- Directed by: Andy Warhol
- Starring: Viva Abigail Rosen Taylor Mead Brigid Polk
- Distributed by: Andy Warhol Films
- Release date: 1967;
- Running time: 90 mins.
- Country: United States
- Language: English

= Tub Girls =

Tub Girls is a 1967 underground film by Andy Warhol. The film stars Warhol superstar Viva in a bathtub entertaining a series of visitors. Tub Girls is part of the full-length version of Warhol's film **** (Four Stars) (1967).

== Plot ==
The film follows Viva in different bathtubs as she receives a succession of visitors from Factory regulars. Throughout the film, Viva alternately shares the tub with and departs from different companions, creating a recurring cycle of pairings and separations. The visitors include both men and women of different racial backgrounds, including Abigail Rosen, Brigid Polk, Taylor Mead, and Alexis de la Falaise. The largely improvised encounters emphasize shifting social and interpersonal relationships rather than a conventional narrative.

== Production ==
Viva asked her friend Abigail Rosen to locate an unusual bathtub for a film Warhol had cast her in. Rosen obtained a clear acrylic tub previously used in a television commercial on the condition that she be allowed to appear in the film. She subsequently appeared alongside Viva in the bathtub while the film. Rosen recalled that Paul Morrissey handled the lighting and camera setup while Warhol briefly supervised the filming. She was paid $100 for her appearance, making her one of the few Warhol performers to receive payment.
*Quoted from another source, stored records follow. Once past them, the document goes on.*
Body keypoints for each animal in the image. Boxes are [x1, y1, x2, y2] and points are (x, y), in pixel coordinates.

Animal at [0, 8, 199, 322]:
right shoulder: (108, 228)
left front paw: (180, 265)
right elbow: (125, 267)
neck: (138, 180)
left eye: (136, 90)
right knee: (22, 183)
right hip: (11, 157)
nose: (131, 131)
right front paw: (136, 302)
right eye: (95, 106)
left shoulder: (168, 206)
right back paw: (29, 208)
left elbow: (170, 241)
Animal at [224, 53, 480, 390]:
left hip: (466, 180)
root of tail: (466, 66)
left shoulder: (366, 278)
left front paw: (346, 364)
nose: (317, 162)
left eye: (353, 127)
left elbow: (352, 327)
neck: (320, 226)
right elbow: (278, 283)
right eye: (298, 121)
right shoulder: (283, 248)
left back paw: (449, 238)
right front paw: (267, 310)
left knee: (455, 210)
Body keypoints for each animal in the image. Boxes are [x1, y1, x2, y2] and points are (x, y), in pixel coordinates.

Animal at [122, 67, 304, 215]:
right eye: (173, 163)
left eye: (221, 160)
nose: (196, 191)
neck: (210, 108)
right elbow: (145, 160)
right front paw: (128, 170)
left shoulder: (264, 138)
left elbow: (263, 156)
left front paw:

Tub Girls consists of six reels from, and appeared as a segment within another Warhol film, the 25-hour-long **** (Four Stars) (1967). The original poster promoting the film, designed by George Abagnalo, is shown prominently in a portrait of Warhol by Jack Mitchell.

== Reception ==
In a 1968 article for the East Village Other, critic Dick Preston reviewed **** (Four Stars) and highlighted the Tub Girls segment, writing that it explored "all the variations and deviations" of possible pairings. He added, "Among the sequences which appealed to me was a very white Viva bathing in a glass bath (set in the middle of a black and white chequered floor) with a dark skinned girl of infinite charm and beauty. … Viva making love in the bath (there were at least six different bath sequences) with a young man to whom she hardly said a word."